Last week, Planned Parenthood of Greater New York announced that the name of the organization’s founder, Margaret Sanger, would be removed from its clinic. They also asked the city to rename a local street known as “Margaret Sanger Square.” Sanger is being canceled because of her advocacy of eugenics, a movement that began in the early 1900s and promoted the idea that the human race could be “improved” by selective breeding.
Proponents of eugenics, like Sanger, wanted wealthy, healthy and strong people to have more babies, and poor, sick, disabled and minority people to have fewer (or no) babies. In 1939, in fact, Sanger and Planned Parenthood launched something called the Negro Project, whose aim was to push birth control on black women.
Removing Margaret Sanger’s name from a building in New York only actually means something in a time like ours, of low-stakes, symbolic gestures like erasing a name or disinviting a controversial speaker to a university. It’s the very definition of virtue signaling, a word I hate but which aptly describes what Planned Parenthood is doing here: “canceling” Margaret Sanger while still perpetuating the exact racist population control for which she is being canceled.
We should take this about as seriously as a southern state that removed a Confederate Statue but still allowed slavery and public lynchings. Erasing Margaret Sanger’s name from a lobby means nothing for Planned Parenthood. And it costs them nothing. If they truly wanted to help African American communities, Planned Parenthood would cancel themselves and shut down.
An estimated 62-million babies have been killed by abortion since Roe v. Wade. While African Americans make up about 13% of the U.S. population, black babies account for nearly 40% of the abortions committed each year. Black moms are somewhere between three and five times more likely to have an abortion than white moms. In New York City, there are thousands more black babies aborted than are actually born each year.
Since the death of George Floyd, the book How to be an Anti-Racist, by activist and professor Dr. Ibram X. Kendi, has hit The New York Times Bestseller list. Kendi, who has been interviewed by Oprah, Stephen Colbert, and Brene Brown, defines racism as anything that, quote, “produces or sustains racial inequity,” Intention, says Kendi doesn’t matter. Only outcomes matter.
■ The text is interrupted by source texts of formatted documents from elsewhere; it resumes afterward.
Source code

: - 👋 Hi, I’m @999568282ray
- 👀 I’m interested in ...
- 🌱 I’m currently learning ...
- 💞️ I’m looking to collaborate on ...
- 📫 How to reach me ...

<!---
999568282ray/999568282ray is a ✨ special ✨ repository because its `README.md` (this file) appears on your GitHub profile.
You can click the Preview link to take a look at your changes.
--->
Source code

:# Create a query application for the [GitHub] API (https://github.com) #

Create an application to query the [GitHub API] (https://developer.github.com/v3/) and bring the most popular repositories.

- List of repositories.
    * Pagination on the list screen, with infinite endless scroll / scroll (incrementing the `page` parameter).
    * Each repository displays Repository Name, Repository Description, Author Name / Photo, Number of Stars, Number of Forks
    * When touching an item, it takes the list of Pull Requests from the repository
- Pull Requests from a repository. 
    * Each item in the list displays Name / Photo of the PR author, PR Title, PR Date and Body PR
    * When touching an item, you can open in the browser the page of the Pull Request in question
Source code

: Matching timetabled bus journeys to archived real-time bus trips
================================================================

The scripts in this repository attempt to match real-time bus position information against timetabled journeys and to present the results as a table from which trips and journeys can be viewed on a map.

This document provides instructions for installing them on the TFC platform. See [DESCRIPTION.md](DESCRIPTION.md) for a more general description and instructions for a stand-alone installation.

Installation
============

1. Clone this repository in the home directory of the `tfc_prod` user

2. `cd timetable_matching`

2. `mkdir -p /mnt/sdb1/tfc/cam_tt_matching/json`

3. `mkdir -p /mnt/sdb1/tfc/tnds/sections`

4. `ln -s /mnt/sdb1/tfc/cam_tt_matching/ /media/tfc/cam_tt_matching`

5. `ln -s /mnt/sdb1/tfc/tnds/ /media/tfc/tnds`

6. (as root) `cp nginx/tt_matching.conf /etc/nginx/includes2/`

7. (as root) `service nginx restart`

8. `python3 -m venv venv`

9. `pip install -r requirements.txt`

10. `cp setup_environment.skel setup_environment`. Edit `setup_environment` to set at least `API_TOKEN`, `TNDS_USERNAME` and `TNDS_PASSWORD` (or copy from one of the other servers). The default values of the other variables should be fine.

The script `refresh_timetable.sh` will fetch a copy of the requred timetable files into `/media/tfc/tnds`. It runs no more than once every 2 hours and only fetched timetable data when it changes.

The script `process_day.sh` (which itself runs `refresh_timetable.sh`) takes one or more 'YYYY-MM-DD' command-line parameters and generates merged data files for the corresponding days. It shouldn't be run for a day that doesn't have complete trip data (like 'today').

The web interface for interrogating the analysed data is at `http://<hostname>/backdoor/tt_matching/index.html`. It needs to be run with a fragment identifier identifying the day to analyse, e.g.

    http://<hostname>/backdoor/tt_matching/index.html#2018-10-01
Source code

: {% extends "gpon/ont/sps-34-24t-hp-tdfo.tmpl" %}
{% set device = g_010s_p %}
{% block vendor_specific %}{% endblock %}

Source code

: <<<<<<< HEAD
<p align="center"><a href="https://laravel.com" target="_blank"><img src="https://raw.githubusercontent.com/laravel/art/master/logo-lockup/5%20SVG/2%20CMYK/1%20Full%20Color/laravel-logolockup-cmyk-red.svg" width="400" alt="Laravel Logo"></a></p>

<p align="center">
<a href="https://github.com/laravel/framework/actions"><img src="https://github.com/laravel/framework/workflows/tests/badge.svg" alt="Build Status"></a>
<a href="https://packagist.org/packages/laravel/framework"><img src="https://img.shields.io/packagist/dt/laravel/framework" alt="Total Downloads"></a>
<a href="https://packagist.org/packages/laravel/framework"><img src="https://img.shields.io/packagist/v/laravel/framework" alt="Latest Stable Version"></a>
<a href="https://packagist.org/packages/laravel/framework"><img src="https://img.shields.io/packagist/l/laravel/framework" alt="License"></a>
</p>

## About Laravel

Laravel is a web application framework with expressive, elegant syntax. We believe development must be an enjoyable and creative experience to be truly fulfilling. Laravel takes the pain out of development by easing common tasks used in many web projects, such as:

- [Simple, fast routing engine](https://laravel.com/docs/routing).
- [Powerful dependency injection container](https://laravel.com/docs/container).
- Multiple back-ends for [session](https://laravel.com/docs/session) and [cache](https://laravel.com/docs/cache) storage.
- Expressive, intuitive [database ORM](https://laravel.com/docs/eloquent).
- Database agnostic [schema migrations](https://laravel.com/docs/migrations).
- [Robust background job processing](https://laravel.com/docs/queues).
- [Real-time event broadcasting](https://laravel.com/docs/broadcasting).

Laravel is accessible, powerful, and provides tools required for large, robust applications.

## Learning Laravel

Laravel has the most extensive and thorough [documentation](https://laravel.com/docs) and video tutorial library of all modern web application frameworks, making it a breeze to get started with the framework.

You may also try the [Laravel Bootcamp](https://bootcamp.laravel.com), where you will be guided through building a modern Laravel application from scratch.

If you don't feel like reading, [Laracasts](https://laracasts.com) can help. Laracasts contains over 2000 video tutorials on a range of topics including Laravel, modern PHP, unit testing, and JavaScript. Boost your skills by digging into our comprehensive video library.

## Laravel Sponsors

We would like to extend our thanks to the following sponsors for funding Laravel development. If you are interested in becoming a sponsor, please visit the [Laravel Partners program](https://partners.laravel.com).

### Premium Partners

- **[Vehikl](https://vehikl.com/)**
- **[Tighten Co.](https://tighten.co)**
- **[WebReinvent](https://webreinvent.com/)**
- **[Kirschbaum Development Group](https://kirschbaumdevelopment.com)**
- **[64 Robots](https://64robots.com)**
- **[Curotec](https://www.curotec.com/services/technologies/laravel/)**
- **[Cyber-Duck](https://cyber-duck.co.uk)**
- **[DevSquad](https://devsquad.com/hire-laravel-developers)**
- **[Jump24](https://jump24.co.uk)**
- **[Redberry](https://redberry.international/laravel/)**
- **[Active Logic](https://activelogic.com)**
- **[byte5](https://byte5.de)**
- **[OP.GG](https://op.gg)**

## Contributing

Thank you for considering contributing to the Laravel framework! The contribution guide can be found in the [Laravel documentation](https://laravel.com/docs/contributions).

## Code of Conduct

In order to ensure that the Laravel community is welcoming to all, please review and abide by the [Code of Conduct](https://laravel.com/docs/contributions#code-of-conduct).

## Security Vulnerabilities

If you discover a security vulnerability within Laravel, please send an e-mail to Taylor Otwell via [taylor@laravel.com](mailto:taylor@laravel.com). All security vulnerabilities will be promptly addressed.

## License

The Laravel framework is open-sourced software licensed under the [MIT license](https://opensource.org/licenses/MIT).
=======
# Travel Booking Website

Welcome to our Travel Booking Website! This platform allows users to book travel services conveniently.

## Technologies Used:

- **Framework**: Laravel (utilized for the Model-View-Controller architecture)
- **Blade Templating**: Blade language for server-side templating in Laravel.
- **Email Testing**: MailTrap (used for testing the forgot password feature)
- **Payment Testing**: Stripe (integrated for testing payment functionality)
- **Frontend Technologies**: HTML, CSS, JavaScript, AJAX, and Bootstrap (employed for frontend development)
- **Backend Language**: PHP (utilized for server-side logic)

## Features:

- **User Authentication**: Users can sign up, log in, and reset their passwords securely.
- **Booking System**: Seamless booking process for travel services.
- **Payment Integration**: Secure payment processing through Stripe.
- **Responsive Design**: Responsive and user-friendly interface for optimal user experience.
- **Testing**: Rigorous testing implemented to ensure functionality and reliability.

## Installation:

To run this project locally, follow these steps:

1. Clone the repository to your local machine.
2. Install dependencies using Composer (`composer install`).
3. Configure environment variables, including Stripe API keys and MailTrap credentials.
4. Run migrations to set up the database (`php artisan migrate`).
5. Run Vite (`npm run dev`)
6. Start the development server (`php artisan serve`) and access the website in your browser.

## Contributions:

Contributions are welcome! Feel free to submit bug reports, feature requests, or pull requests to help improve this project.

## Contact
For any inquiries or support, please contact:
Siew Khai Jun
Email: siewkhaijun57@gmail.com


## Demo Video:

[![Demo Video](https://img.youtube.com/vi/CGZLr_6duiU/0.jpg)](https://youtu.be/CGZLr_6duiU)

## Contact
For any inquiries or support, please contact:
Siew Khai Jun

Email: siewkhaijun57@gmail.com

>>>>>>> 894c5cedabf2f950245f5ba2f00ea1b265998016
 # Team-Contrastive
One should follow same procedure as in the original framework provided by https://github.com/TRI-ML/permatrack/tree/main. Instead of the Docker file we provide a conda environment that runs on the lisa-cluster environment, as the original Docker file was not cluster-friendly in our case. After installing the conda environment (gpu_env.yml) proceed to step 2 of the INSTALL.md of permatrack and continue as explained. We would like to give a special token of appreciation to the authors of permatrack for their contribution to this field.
Kendi’s definition, though controversial, is widely accepted, especially among the more progressive voices of our society. In that case, is there a company or cultural institution more obviously and inherently racist than Planned Parenthood? Planned Parenthood was explicitly built upon and continues today to sustain racial inequity. There would be over 19 million more African American people in the world today if not for legalized abortion and Planned Parenthood.
Planned Parenthood’s executives know that number. Their business model directly targets black and other minority women. In 2012, An organization called Protecting Black Life used U.S. Census Data to show that almost 80% of Planned Parenthood’s existing abortion clinics that year were located within 2 miles of a majority black or Hispanic neighborhood. Apparently, Margaret Sanger’s legacy remains integral to Planned Parenthood’s marketing strategy; that is, to kill the babies of poor, minority moms.
Of course, the women who walk into a Planned Parenthood don’t have the luxury of caring whose name is on the clinic’s letterhead. They are likely not thinking about Margaret Sanger or politics. They’re in crisis and looking for help. Too many are in poverty. Way too many are there because someone has pressured them into it. Too many face bleak healthcare outcomes, especially black mothers, who are still nearly three times as likely to die during pregnancy or childbirth as white mothers.
The women who enter a Planned Parenthood are often frightened and alone. The very last thing they need is “help” from a systemically racist corporation whose hundreds of millions of dollars in profit each year depend almost entirely on killing their babies. Whether or not the founder’s name is on the door doesn’t make any difference at all.